Within the Grampians National Park, among striking mountain ranges and lush vegetation, one can find the awe-inspiring MacKenzie Falls. You can take a hike to reach the base of these beautiful waterfalls, up to 35 meters in height. The falls are even accessible for wheelchair users through a specially designed trail that reaches a scenic lookout with views over the falls and their surroundings.
Walking among the strange and sharp rock formations that dominate Nambung National Park, adequately called ‘The Pinnacles’, will make you feel like you are walking on the surface of another planet. The exact mechanism behind the formation of these natural limestone structures is yet not fully understood by scientists, although it is certain that the striking features date back millions of years ago when the whole area was under the ocean.
The nearby town of Cervantes offers an excellent staging area for any travelers, with many amenities of its own, like white sand beaches and seafood aplenty.
Australia is often represented - and quite fairly - as an arid country, home to vast limestone deserts with rocky features and natural parks with sparse vegetation.
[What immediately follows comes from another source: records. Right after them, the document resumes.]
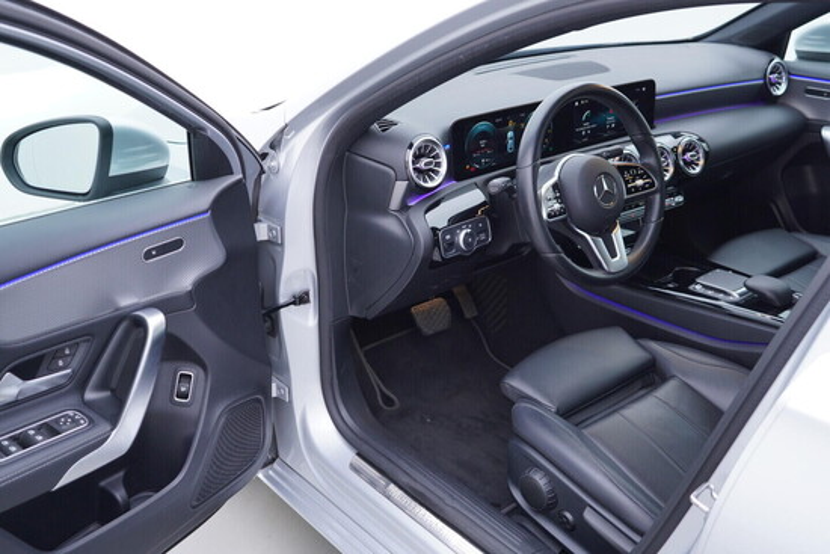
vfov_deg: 36.9
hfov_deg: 53.1
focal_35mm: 36
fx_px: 830
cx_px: 415
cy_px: 277
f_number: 2.8
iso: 125
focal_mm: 24
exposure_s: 1/40
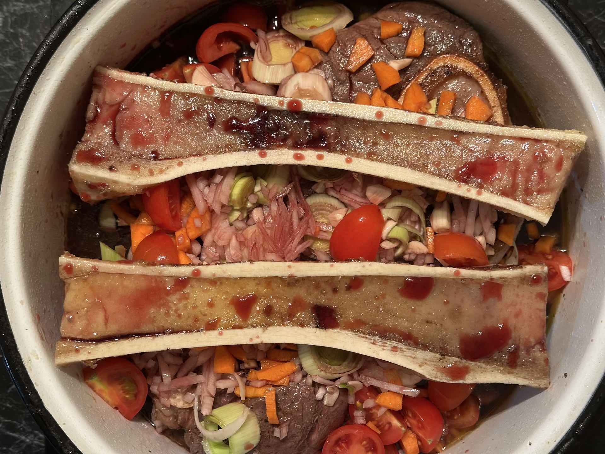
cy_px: 227
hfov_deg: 39.7
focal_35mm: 48
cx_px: 302
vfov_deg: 30.3
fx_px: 839
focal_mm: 6.86
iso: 200
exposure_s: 1/50
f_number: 1.78
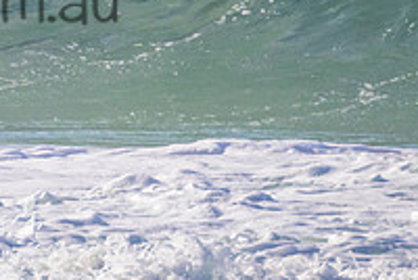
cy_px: -26
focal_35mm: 2319
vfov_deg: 0.6
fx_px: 26966
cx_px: -102
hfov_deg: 0.9
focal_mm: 800
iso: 1250
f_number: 11
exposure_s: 1/2000
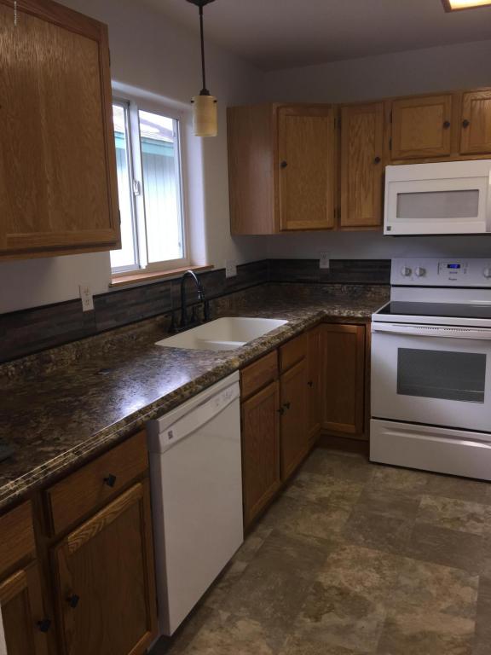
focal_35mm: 29
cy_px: 328
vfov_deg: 61.7
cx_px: 246
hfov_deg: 48.2
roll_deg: +2.1
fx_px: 548
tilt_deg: -10.8
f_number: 2.2
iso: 32
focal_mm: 4.15
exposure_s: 1/44
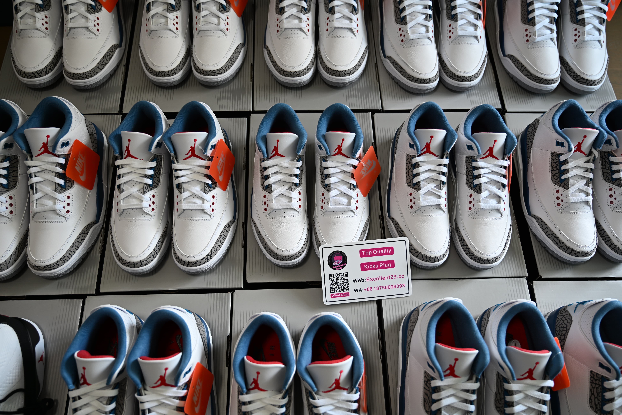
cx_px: 311
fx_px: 518
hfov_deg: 61.9
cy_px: 208
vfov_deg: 43.6
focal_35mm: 30
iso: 220
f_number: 4
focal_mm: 30
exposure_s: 1/30
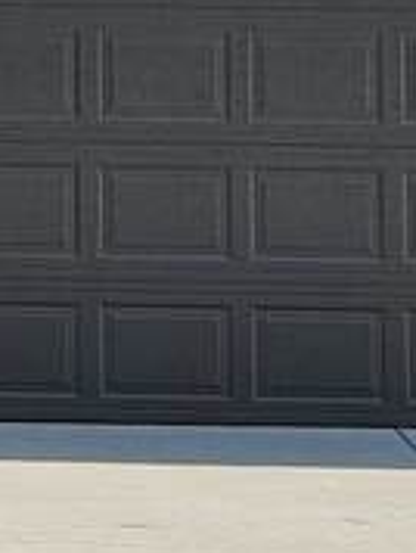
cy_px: -75
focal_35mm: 165
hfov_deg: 8.8
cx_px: -227
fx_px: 2638
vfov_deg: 11.8
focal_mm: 5.4
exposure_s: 1/1756
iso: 25
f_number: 1.8
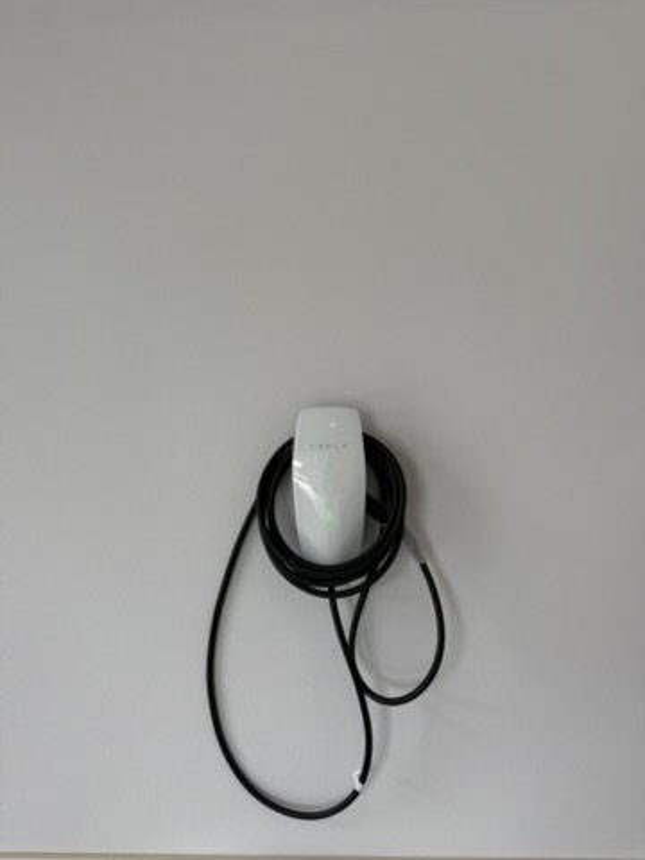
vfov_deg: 71.6
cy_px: 430
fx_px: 596
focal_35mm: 24
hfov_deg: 56.8
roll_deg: +0.6
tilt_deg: +0.3
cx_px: 322
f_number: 1.78
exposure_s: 1/414
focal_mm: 6.76
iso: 80
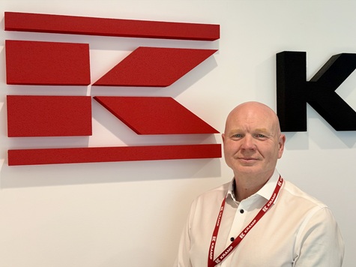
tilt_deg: -1.2
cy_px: 134
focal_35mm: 48
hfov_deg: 39.7
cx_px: 178
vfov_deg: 30.3
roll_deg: +1.4
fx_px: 494
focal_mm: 6.76
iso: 50
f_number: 1.78
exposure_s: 1/100
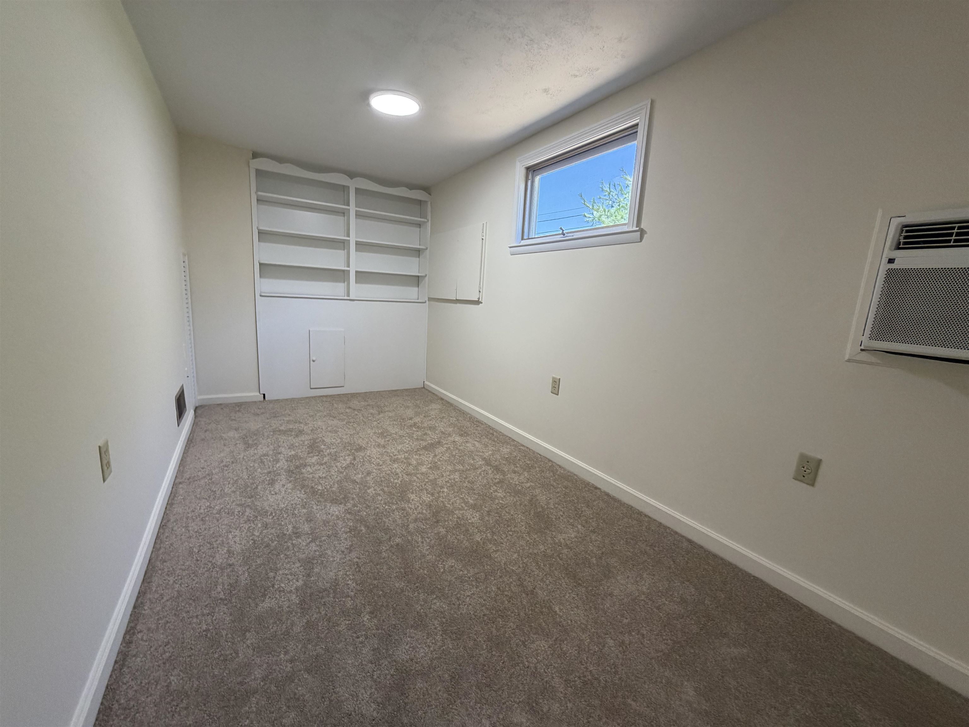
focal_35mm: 14
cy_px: 364
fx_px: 392
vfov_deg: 85.7
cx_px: 484
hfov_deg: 102.1
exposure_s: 1/120
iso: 250
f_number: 2.2
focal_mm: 2.22
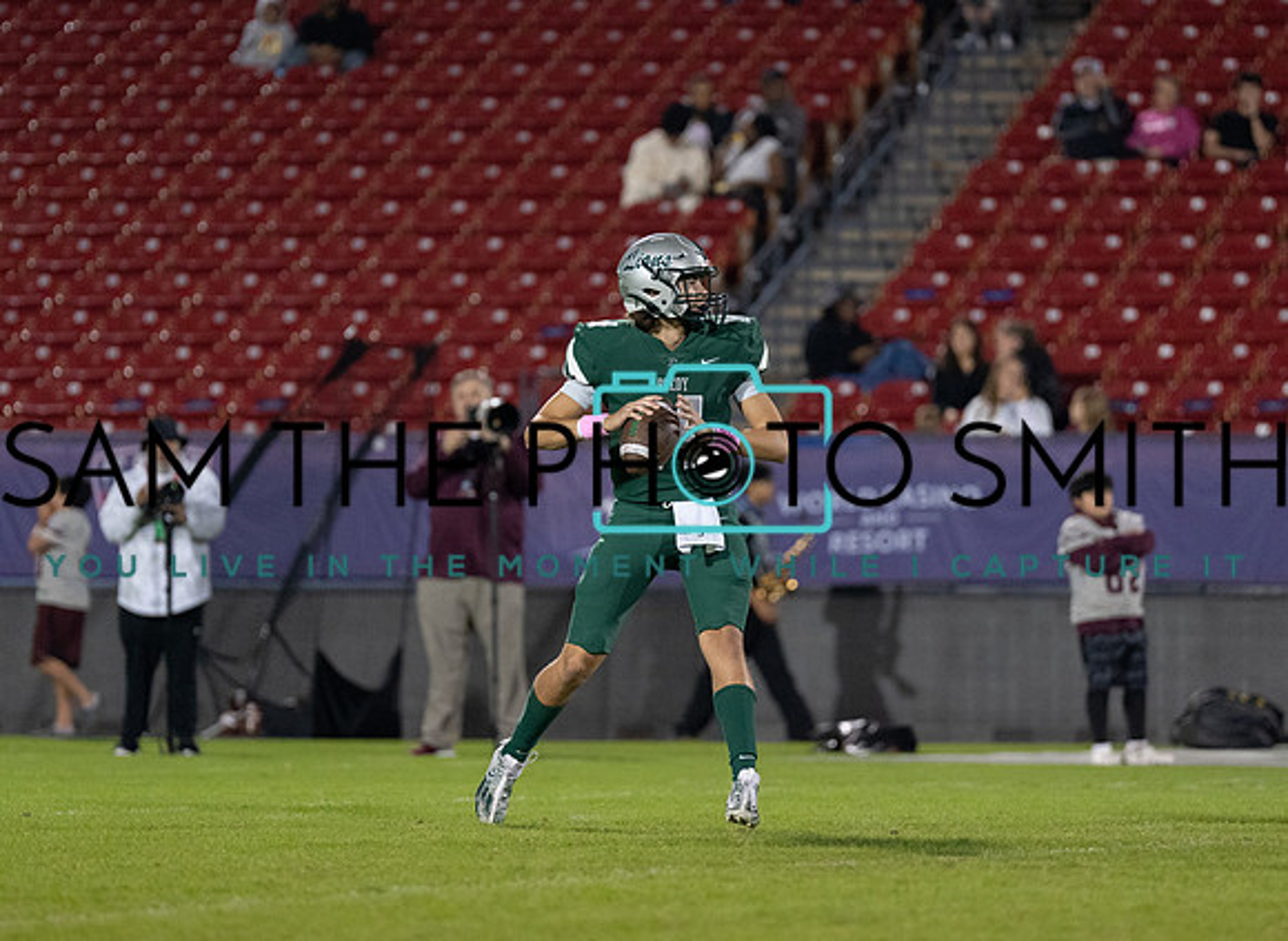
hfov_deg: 6.5
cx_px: 685
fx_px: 11339
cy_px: 440
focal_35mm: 308
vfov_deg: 4.8
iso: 3200
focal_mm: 200
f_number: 2.8
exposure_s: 1/1250
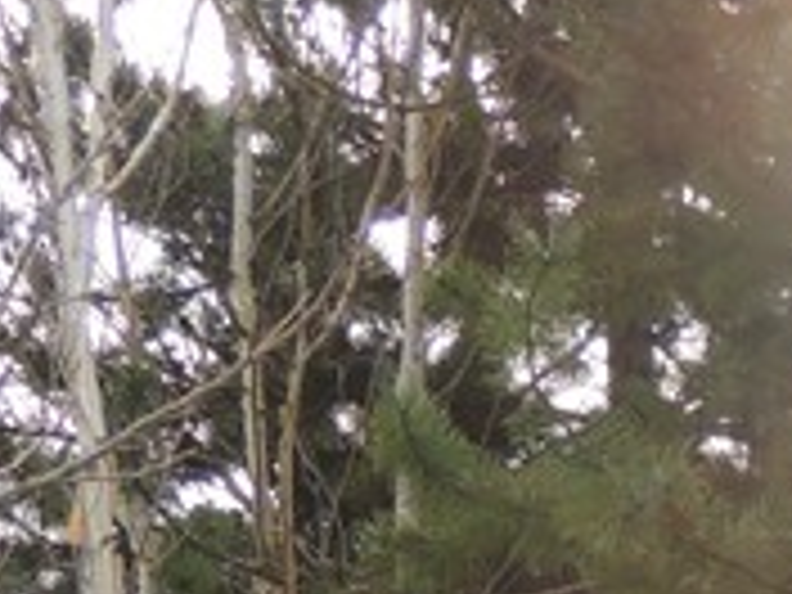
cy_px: 1562
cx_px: 1940
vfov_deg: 6.0
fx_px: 5331
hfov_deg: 7.8
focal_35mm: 233
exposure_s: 1/160
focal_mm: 7.1
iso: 100
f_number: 3.3
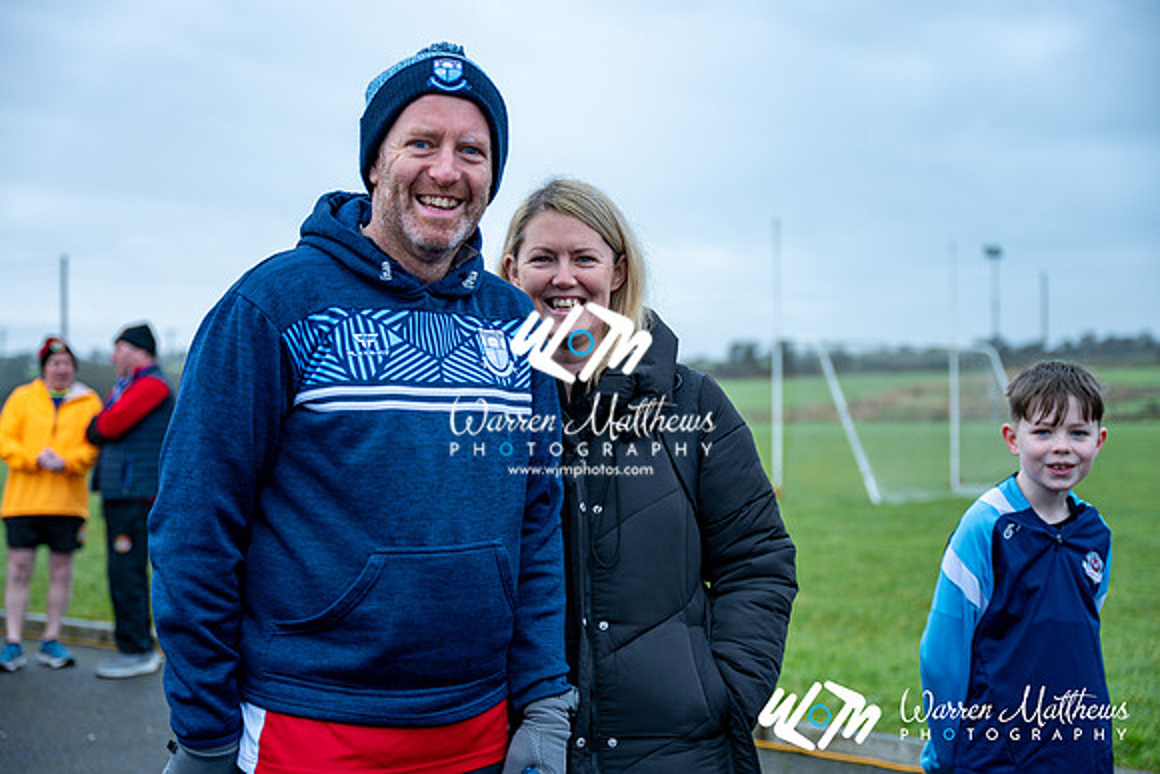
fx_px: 1708
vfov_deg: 25.5
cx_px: 580
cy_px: 387
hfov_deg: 37.5
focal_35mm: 53
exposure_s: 1/250
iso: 100
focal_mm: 53
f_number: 2.8
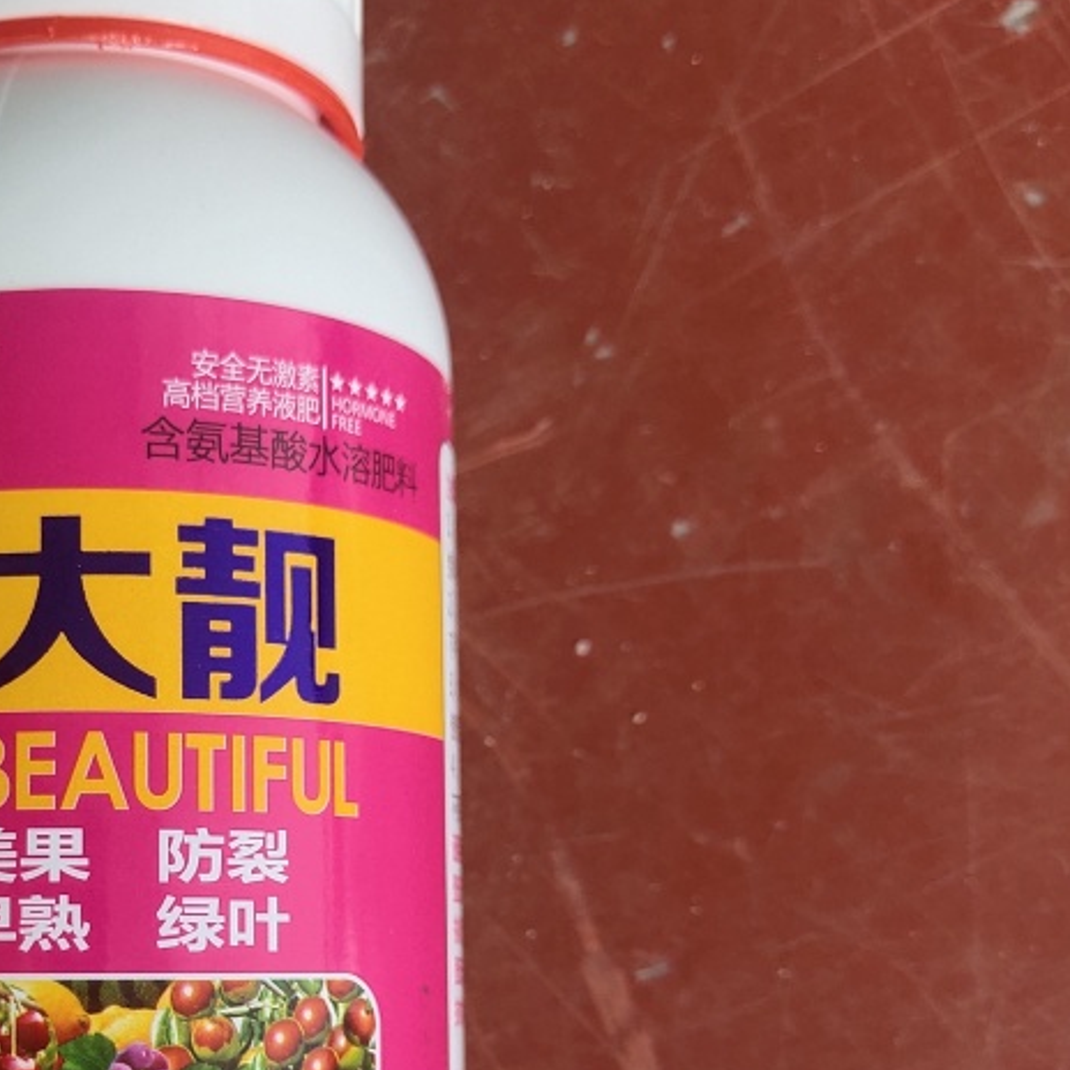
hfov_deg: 28.3
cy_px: 799
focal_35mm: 59
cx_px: 168
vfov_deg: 28.7
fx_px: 2063
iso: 83
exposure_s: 1/100
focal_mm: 4.27
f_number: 1.8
But there is more to it than just that, and the Daintree Rainforest, along the coast of Queensland, stands to prove it.
This rare and complex tropical ecosystem is considered one of the oldest on the planet, with unique species that date from more than 110 million years ago. You can visit the protected rainforest in various ways, via guided tours and excursions or self-guided trails.
The oldest open cave system in the world, at around 340 million years old, the Jenolan Cave system is also part of the UNESCO World Heritage region of the Greater Blue Mountains. These limestone underground labyrinths offer plenty of scenic backgrounds along their many trails, and guided tours take right to the best spots.
You can access the cave system by driving there on your own or arrange a guided tour from Sydney or Katoomba. But you don’t have to limit your visit to the caves alone, because the surrounding area is well worth a hike, filled with geological formations, strikingly blue lakes, and unique fauna.
Get ready for an exciting adventure
Australia is a large country, so make sure to plan your journey ahead. Fortunately, traveling within the country is easy by air, and you can reach most tourist spots on this list without having to compromise any other plans you have for your stay.
Remember to respect nature, and have fun!